참고 : https://www.kaggle.com/eliotbarr/stacking-test-sklearn-xgboost-catboost-lightgbm/code

In [1]:
import pandas as pd
import numpy as np
from scipy.stats import skew

import xgboost as xgb
from sklearn.model_selection import KFold
from sklearn.ensemble import ExtraTreesClassifier
from sklearn.ensemble import RandomForestClassifier
from sklearn.metrics import mean_squared_error
from sklearn.linear_model import LogisticRegression

from math import sqrt
from sklearn.metrics import roc_auc_score
from sklearn.model_selection import KFold
from catboost import CatBoostClassifier
from lightgbm import LGBMClassifier
import gc

NFOLDS = 3
SEED = 0
NROWS = None

In [2]:
data = pd.read_csv('../input/application_train.csv')
test = pd.read_csv('../input/application_test.csv')
prev = pd.read_csv('../input/previous_application.csv')

In [3]:
categorical_feats = [f for f in data.columns if data[f].dtype == 'object']
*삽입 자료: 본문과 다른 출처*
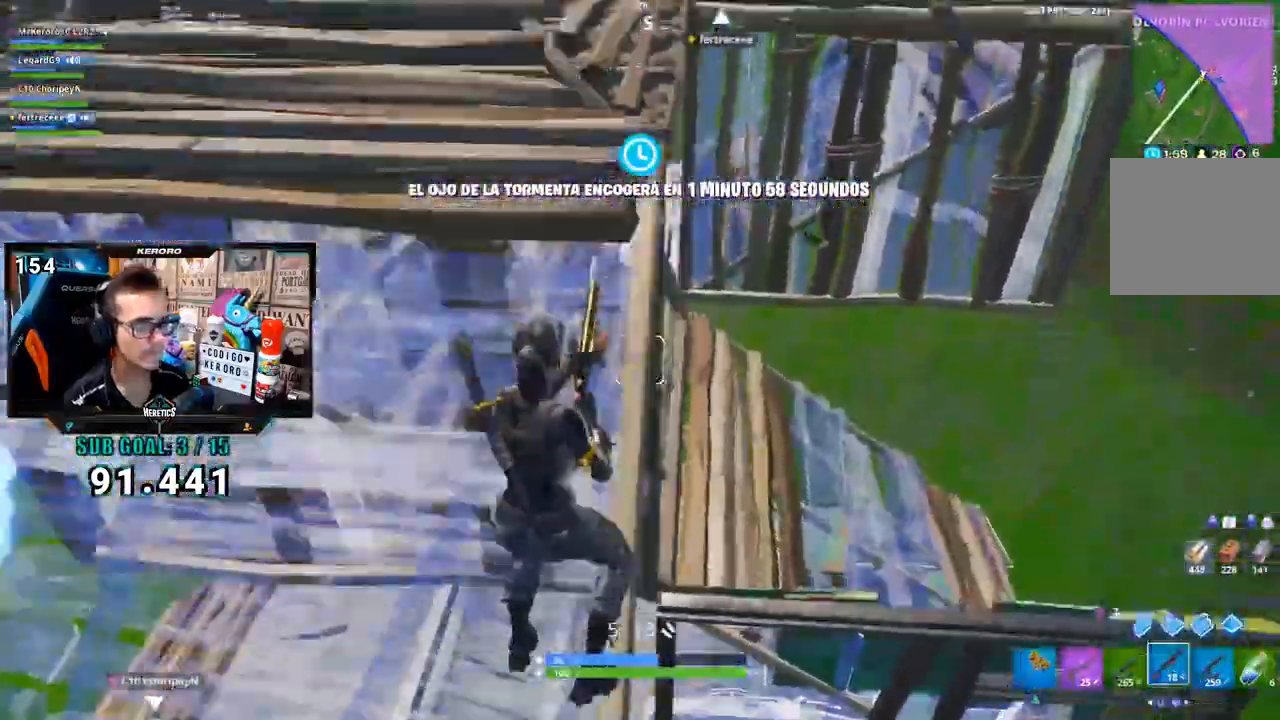
{"dt_ms": 500, "buttons": [], "left_stick": "up-left", "right_stick": "center", "button_events": [[17, "CROSS", "up"]]}
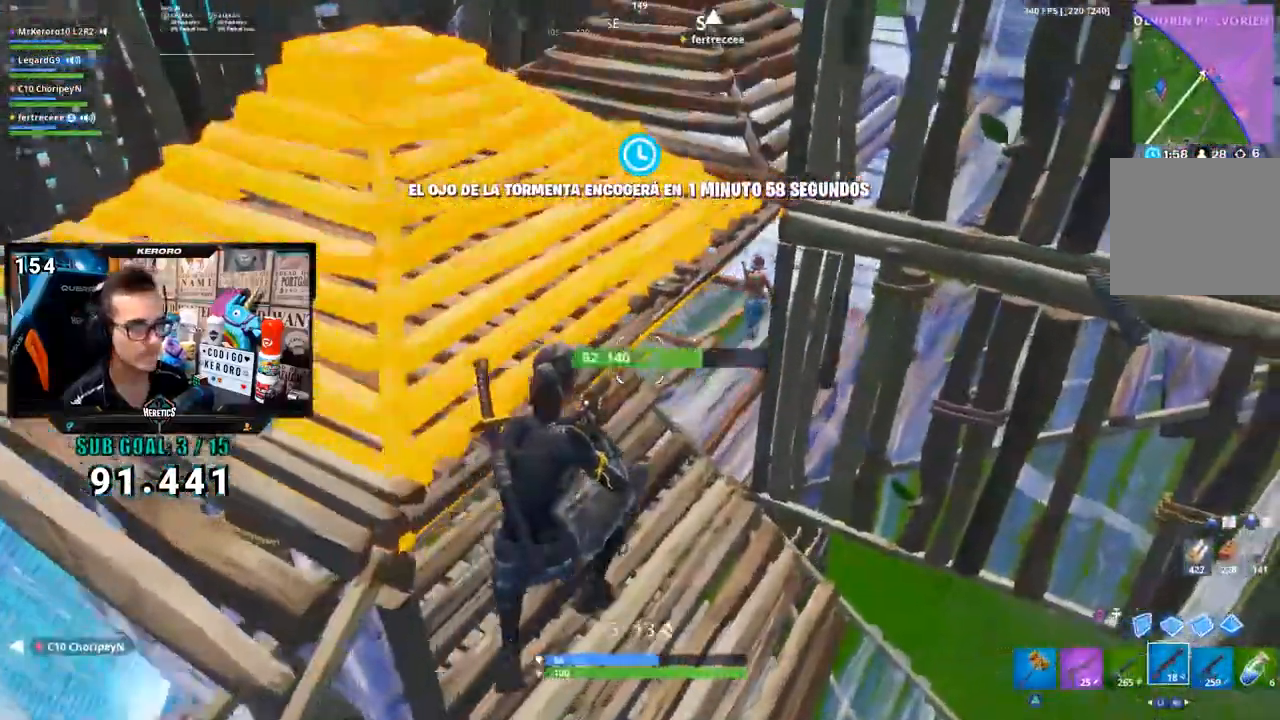
{"dt_ms": 500, "buttons": [], "left_stick": "up-left", "right_stick": "up-right", "button_events": [[50, "CIRCLE", "down"], [133, "CIRCLE", "up"]]}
for f_ in categorical_feats:
    data[f_], indexer = pd.factorize(data[f_])  # 범주를 정수로 인코딩
    test[f_] = indexer.get_indexer(test[f_])  # indexer에서 test[f_]의 인덱스를 찾음. 없으면 -1 반환    

In [4]:
gc.enable()

y_train = data['TARGET']
del data['TARGET']

In [5]:
# 팩터화된 범주 평균화
prev_cat_features = [f_ for f_ in prev.columns if prev[f_].dtype == 'object']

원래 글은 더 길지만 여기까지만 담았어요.